A sleepless night and a day of lists.
Headache, lousy cramps, hot and uncomfortable, I was tossing and turning for hours. And the cat couldn't sleep either. She wanted snacks at midnight. She wanted to go out and watch the pouring rain from the porch at 2:30. She wanted to daintily slurp water from the bathroom sink faucet at 4 am. I was up every hour in between taking aspirin, getting another glass of water, opening the window, shuffling around. But mostly flopping and twisting in the sheets, wheels spinning about how much extra work I have ahead of me this year and fretting that I either can't get it done, or that actually getting it done will kill me.
This morning, I'm just tired. It will all work out fine, it always does. I'm busily working on lists in order to get organized, focus and stay on track. And hack away at some more things I wanted to get done this weekend.

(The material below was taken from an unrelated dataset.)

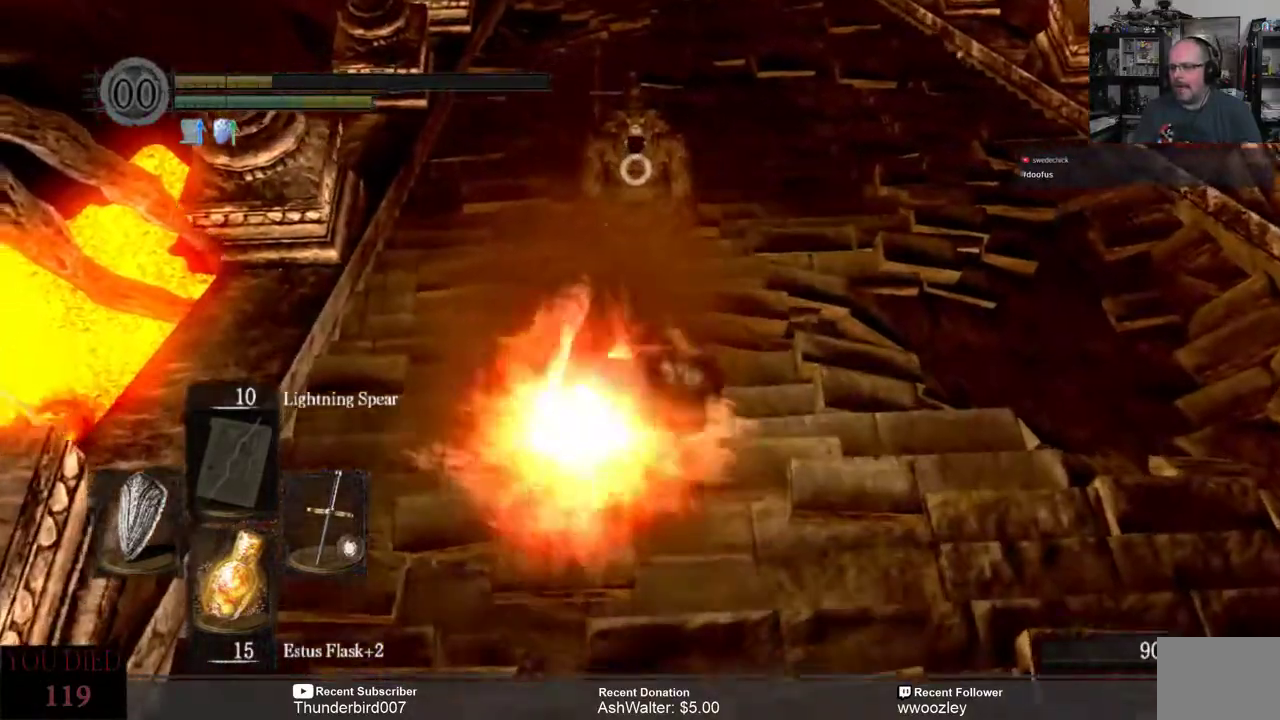
{"dt_ms": 500, "buttons": [], "left_stick": "down", "right_stick": "center", "events": []}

Yes, I'm one of those neurotic list makers. I would make lists of which lists to make. Can't function without them. Invariably I leave the grocery one at home when I go to the store, and then I only come home with half of what I actually needed. I'm not sure what any of this says about me. Don't tell me. It's probably a sure sign of crazy and I don't want to know. It just helps me function. And doing this whole business myself, with so many aspects to keep track of at once, if I didn't write it down and keep copious notes in my calendars, all kinds of things would fall through through the continent-sized gaps in my short term memory.
Ok, then. I've crossed this blog item off my list. What's next?